The other day I talked about the different types of perspectives we have (some we choose, some that choose us). So much of what we see is based on our story, where we come from.
Wendell Berry says it well, how is it that we can know where we are going if we have not figured out where we have come from?
So much of conflict in our relationships comes from our own personal conflict DNA: The physiological makeup of our being combined with our emotional makeup. If you watch a newborn baby, they will respond to what they see in their mom as she looks at the baby. The mom smiles, the baby smiles back. The baby mirrors what they see, they don’t yet have an identity.
The same is true for our conflict styles. We are often mirroring what we have seen, and have yet to develop our own way of handling conflict.
What did you learn about conflict from your childhood home?
How are you continuing that legacy today?
What place (if any) did emotions have at home?
You can’t change what happened to you as a child, but you can change how you navigate your relationships today. They don’t have to be the same.

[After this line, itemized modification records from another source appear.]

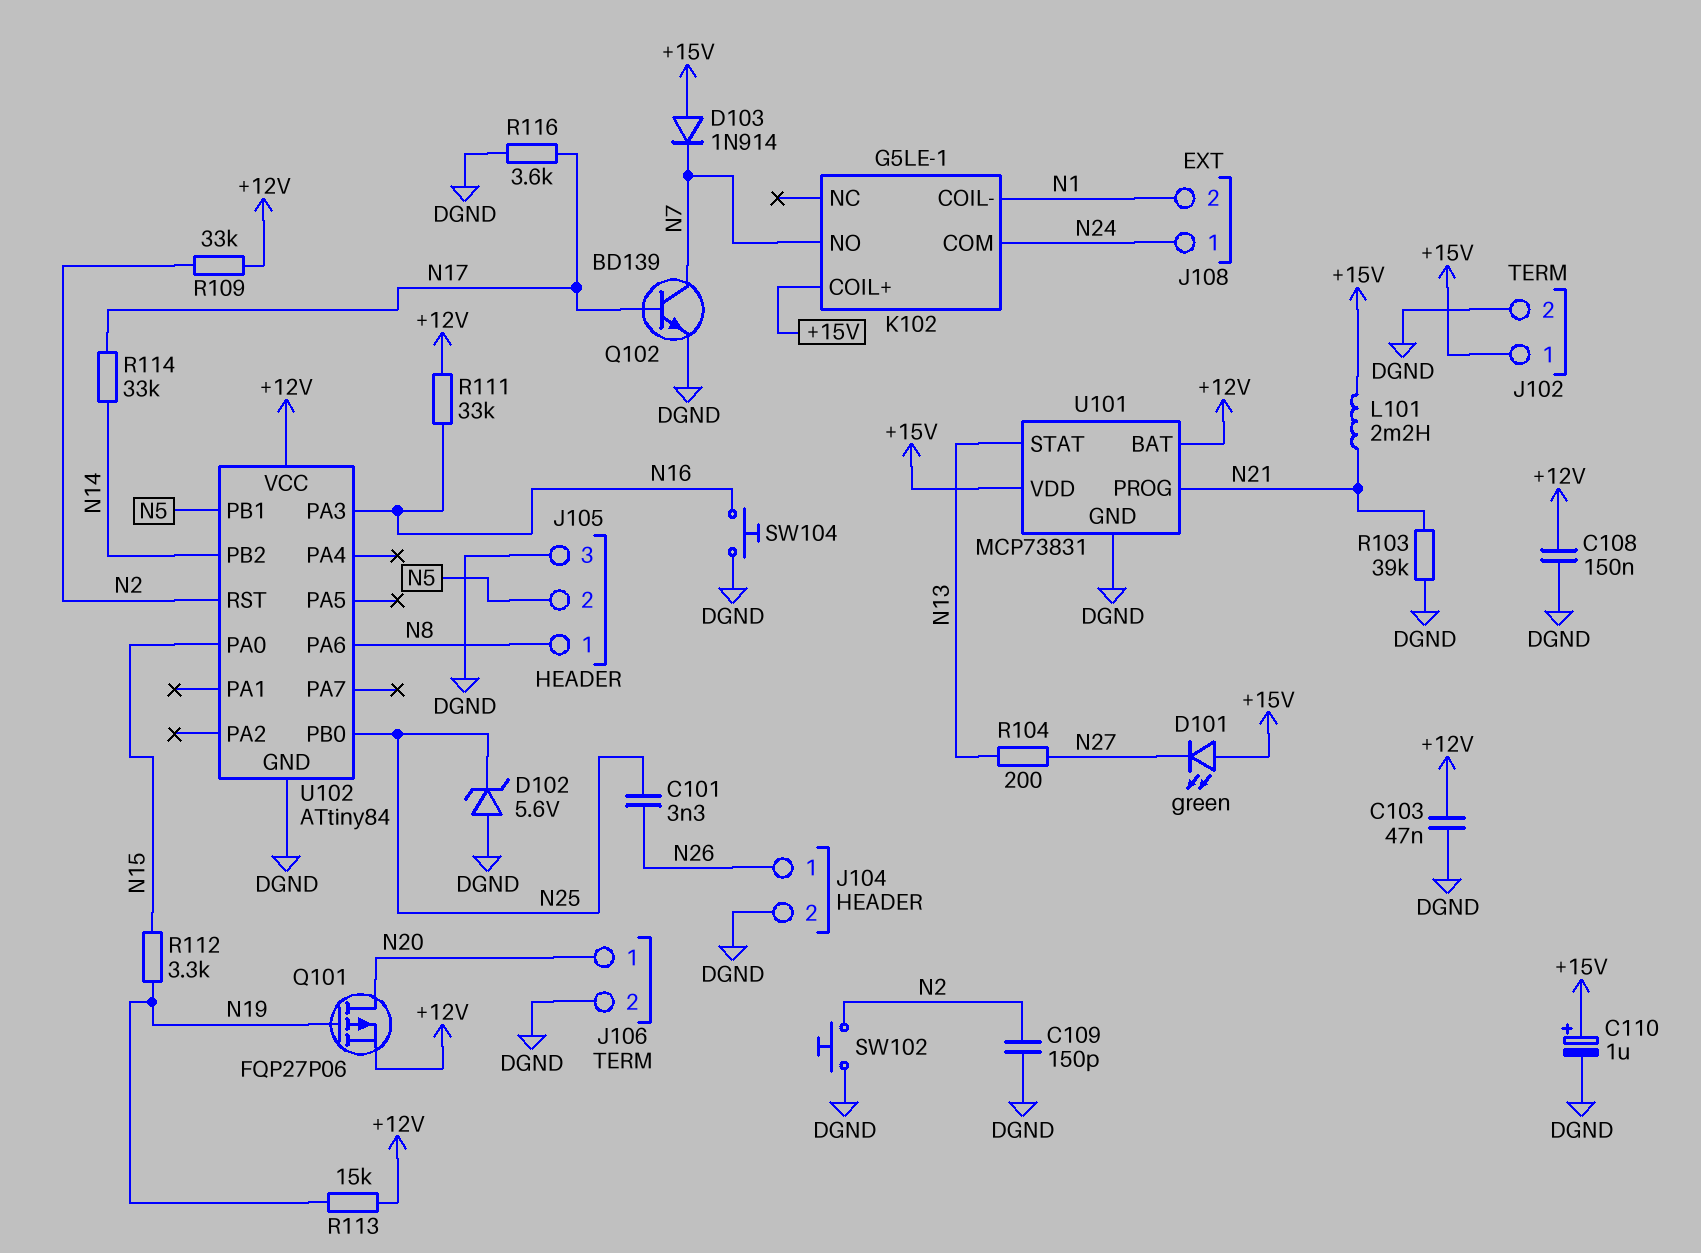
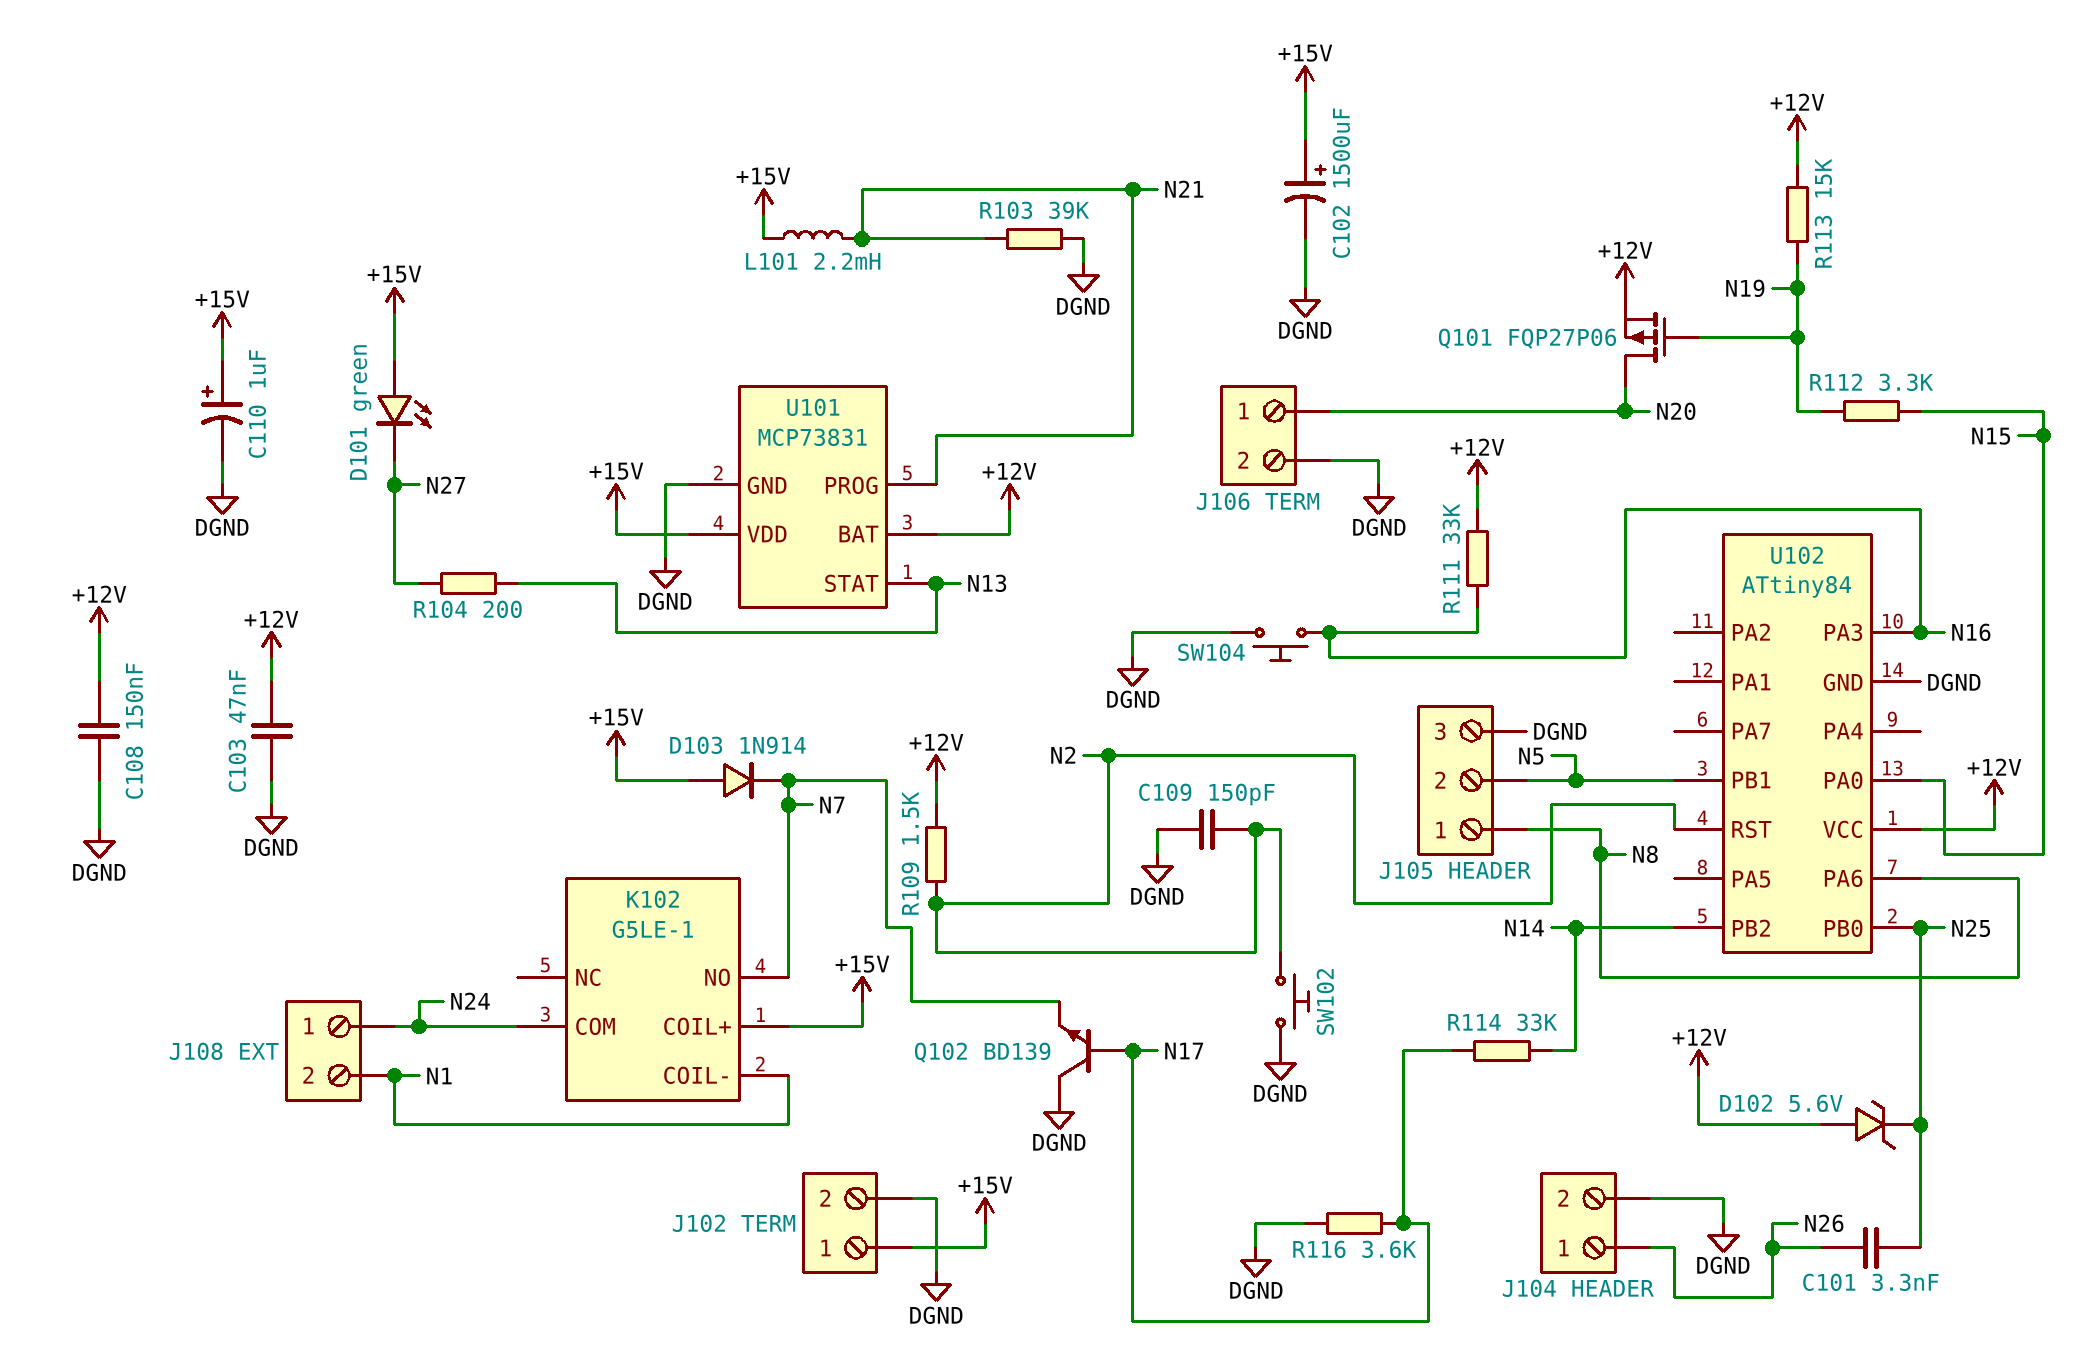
C102: none -> 1500uF (plus +15V, minus DGND)
D102: zener 5.6V (A DGND, K N25) -> zener 5.6V (A +12V, K N25)
Q102: NPN BD139 (B N17, C N7, E DGND) -> NPN BD139 (B N17, C DGND, E N7)
R109: 33k (+12V, N2) -> 1.5k (+12V, N2)

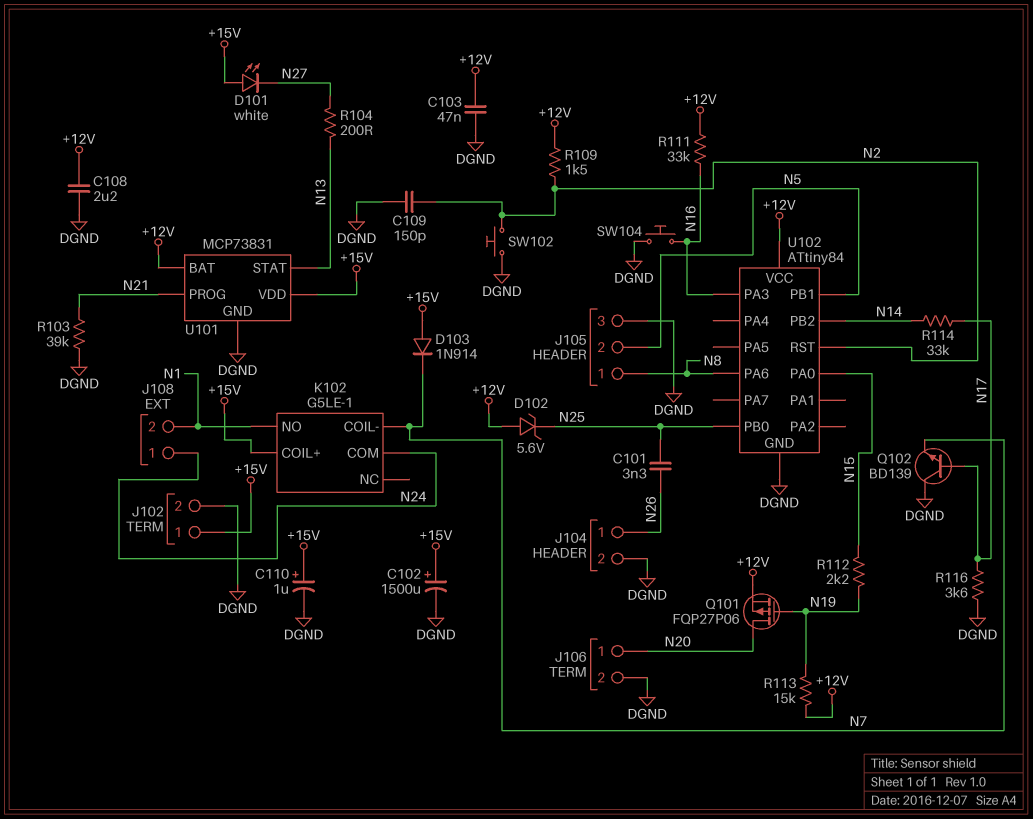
C108: 150nF (+12V, DGND) -> 2.2uF (+12V, DGND)
D101: LED green (A +15V, K N27) -> LED white (A +15V, K N27)
K102 pin COIL-: N1 -> N7
K102 pin NO: N7 -> N1
L101: 2.2mH (+15V, N21) -> none
R112: 3.3k (N15, N19) -> 2.2k (N15, N19)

Our perspectives matter in life, especially in relationships. Usually we see what we want to see, what we are looking for. But, we don’t have complete control over what we see. There are 3 things that shape our perspective:
1. My Stance (what I am conscious of, what is my viewpoint). What is it that you’re looking for, or not looking for? Sometimes I will have a couple stand at opposite ends of my office to look out the windows on either side of the building. Their backs are towards each other. They have very different objects to look at and tell the other about.
2. My DNA (what I’m predisposed towards). Remember the dress? Is it black/blue or white/gold? Turns out, your DNA controls what colors you see. Not everything that we see is our choice to see.
3. My Story (what I am unconscious of). We need others to help us see what we’re looking for, because we’re unable to see all parts of ourselves. Sometimes we are driven or motivated by what we cannot see.
Fights occur when we think that only one person’s perspective can be right. The reality is, both perspectives matter (and contain truth!). Trying to fight for who is right gets really messy.
Stages of a Fight:
There is a direct correlation to the severity of a fight in regards to two factors.
1. How often does the offense reoccur.
If your conflicts are happening about the same issue over and over again, chances are the fights are going to be more difficult to overcome. The overwhelming majority of conflict in relationships is perpetual. It’s way more important to process the perpetual conflict together as a team than it is to find a solution or a fix to the problem.
2. How much damage is done in the escalation stage?
We all have a choice in how we’re going to respond to an offense (or in how our partner responds to an offense). Limit the damage (yelling, name calling, contempt, stone walling, etc) and the repairs will be far easier.
Lastly. Most fights become worse because of a 2nd offense. Our natural reaction to pain usually creates another offense. We hurt the other person (with words, yelling, etc) to show how badly we hurt. The challenge then becomes what offense do we focus on first?
I recently finished some pre-marital couples counseling with a delightful young couple. Before I released them to the wild world of marriage, I challenged them to adopt two words (concepts) as cornerstones for their upcoming union: Grace and gratitude. Here’s why:
Showing grace implies forgiveness, acceptance, and a belief that your spouse is a better man/woman than what the offending action shows. It’s easy to get offended or hurt and turn away from them as protection. Next time this happens show them grace by placing your hand on their chest over their heart and say, “I don’t believe that you intended to harm me, and that you do love and care for me.” Watch what happens next.
The second is gratitude. As a whole, we are not that grateful of a people. Instead, we are an entitled people. It feels like a personal insult when I ask my wife to do something and she either forgets, or doesn’t do it the way I wanted her to do it. Rarely do I encounter couples that genuinely like each other. Most couples remember liking each other, but I’m not in the line of work that usually gets to hang out with folks who are in that stage of life. But even outside of my profession I don’t see a lot of couples who seem grateful for one another. Entitlement will destroy your relationship — Gratitude will repair and heal your relationship.
Practice giving thanks to your spouse, for even the smallest of items.
“Thank you for smiling at me this morning.”
“Thank you for sitting next to me on the couch.”
“Thank you for turning off the TV and listening to my tough day.”
“Thank you for marrying me.”
“Thank you … <fill in the blank>”
It doesn’t take a lot to change the tune of your day, or your spouse’s day. Show them grace, and gratitude, and see how quickly you begin to like them again.